**Try it:**
Reproduce, unaltered, the line with "P31 power unit/amplifier" along with every line that follows it in the records, up to the last.

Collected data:
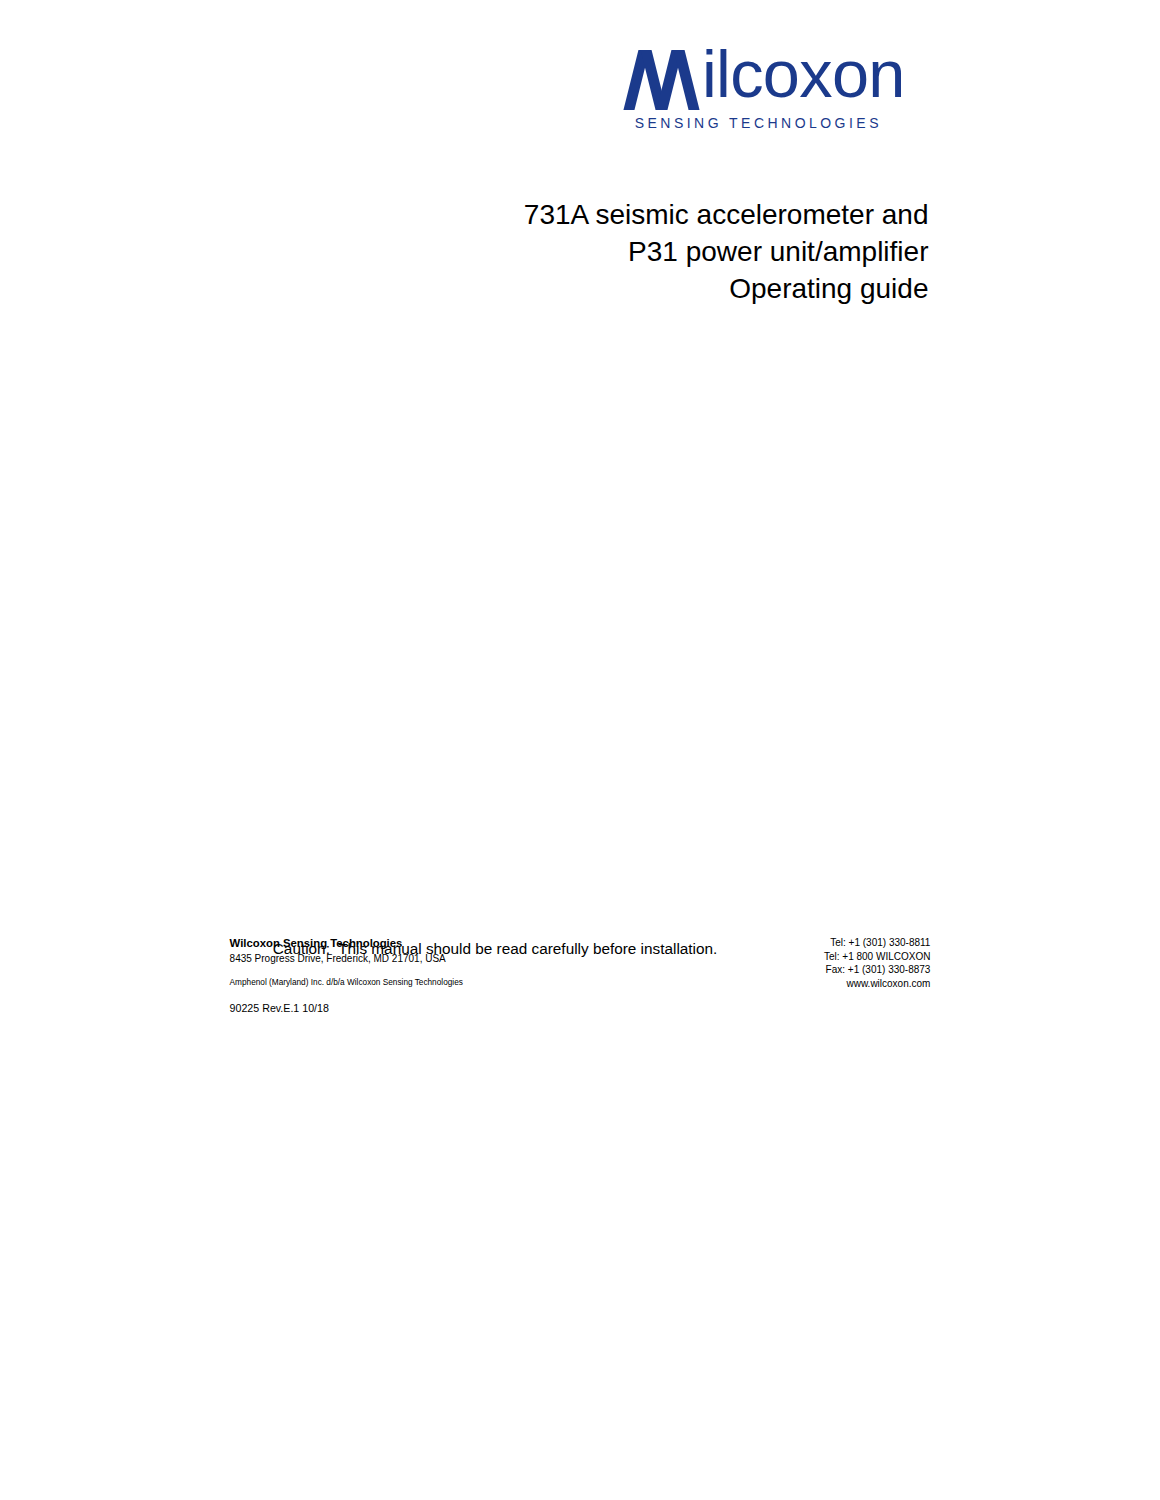ilcoxon
SENSING TECHNOLOGIES
731A seismic accelerometer and
P31 power unit/amplifier
Operating guide
Caution: This manual should be read carefully before installation.
Wilcoxon Sensing Technologies
8435 Progress Drive, Frederick, MD 21701, USA
Amphenol (Maryland) Inc. d/b/a Wilcoxon Sensing Technologies
90225 Rev.E.1 10/18
Tel: +1 (301) 330-8811
Tel: +1 800 WILCOXON
Fax: +1 (301) 330-8873
www.wilcoxon.com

**Result of the task:**
P31 power unit/amplifier
Operating guide
Caution: This manual should be read carefully before installation.
Wilcoxon Sensing Technologies
8435 Progress Drive, Frederick, MD 21701, USA
Amphenol (Maryland) Inc. d/b/a Wilcoxon Sensing Technologies
90225 Rev.E.1 10/18
Tel: +1 (301) 330-8811
Tel: +1 800 WILCOXON
Fax: +1 (301) 330-8873
www.wilcoxon.com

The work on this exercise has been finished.